### Records for processing
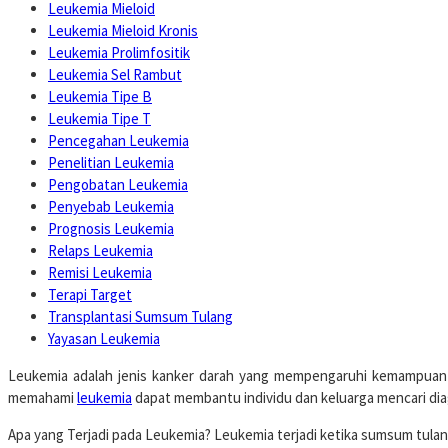
Leukemia Mieloid
Leukemia Mieloid Kronis
Leukemia Prolimfositik
Leukemia Sel Rambut
Leukemia Tipe B
Leukemia Tipe T
Pencegahan Leukemia
Penelitian Leukemia
Pengobatan Leukemia
Penyebab Leukemia
Prognosis Leukemia
Relaps Leukemia
Remisi Leukemia
Terapi Target
Transplantasi Sumsum Tulang
Yayasan Leukemia
Leukemia adalah jenis kanker darah yang mempengaruhi kemampuan 
memahami
leukemia
dapat membantu individu dan keluarga mencari diag
Apa yang Terjadi pada Leukemia? Leukemia terjadi ketika sumsum tula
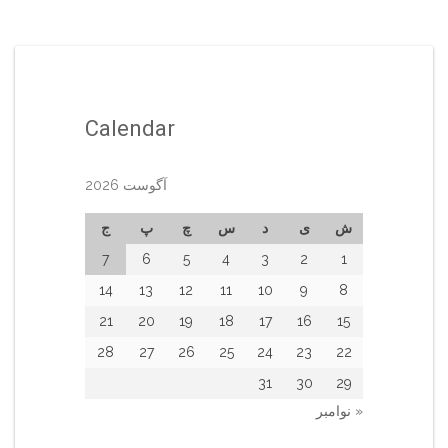
Calendar
آگوست 2026
ش
ی
د
س
چ
پ
ج
7
6
5
4
3
2
1
14
13
12
11
10
9
8
21
20
19
18
17
16
15
28
27
26
25
24
23
22
31
30
29
« نوامبر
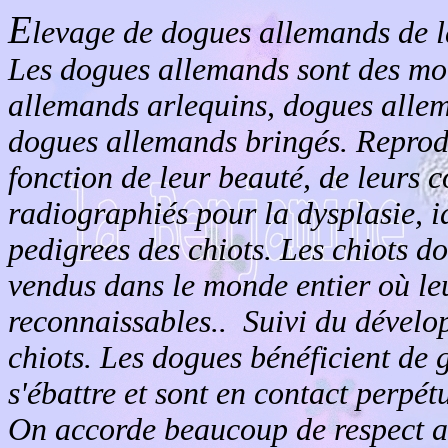
E
levage de dogues allemands de 
Les dogues allemands sont des mo
allemands arlequins, dogues alle
dogues allemands bringés. Reprodu
fonction de leur beauté, de leurs c
radiographiés pour la dysplasie, i
pedigrees des chiots. Les chiots 
vendus dans le monde entier où leu
reconnaissables.. Suivi du dével
chiots. Les dogues bénéficient de 
s'ébattre et sont en contact perpét
On accorde beaucoup de respect au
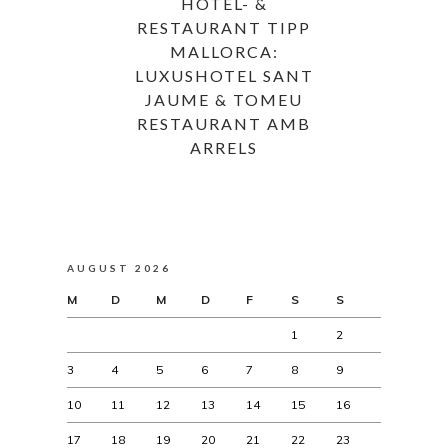
HOTEL- &
RESTAURANT TIPP
MALLORCA:
LUXUSHOTEL SANT
JAUME & TOMEU
RESTAURANT AMB
ARRELS
AUGUST 2026
M
D
M
D
F
S
S
1
2
3
4
5
6
7
8
9
10
11
12
13
14
15
16
17
18
19
20
21
22
23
######
* _Your objective_: Number of lines above with the word "chiots": state it alone.

* _Answer section_: 2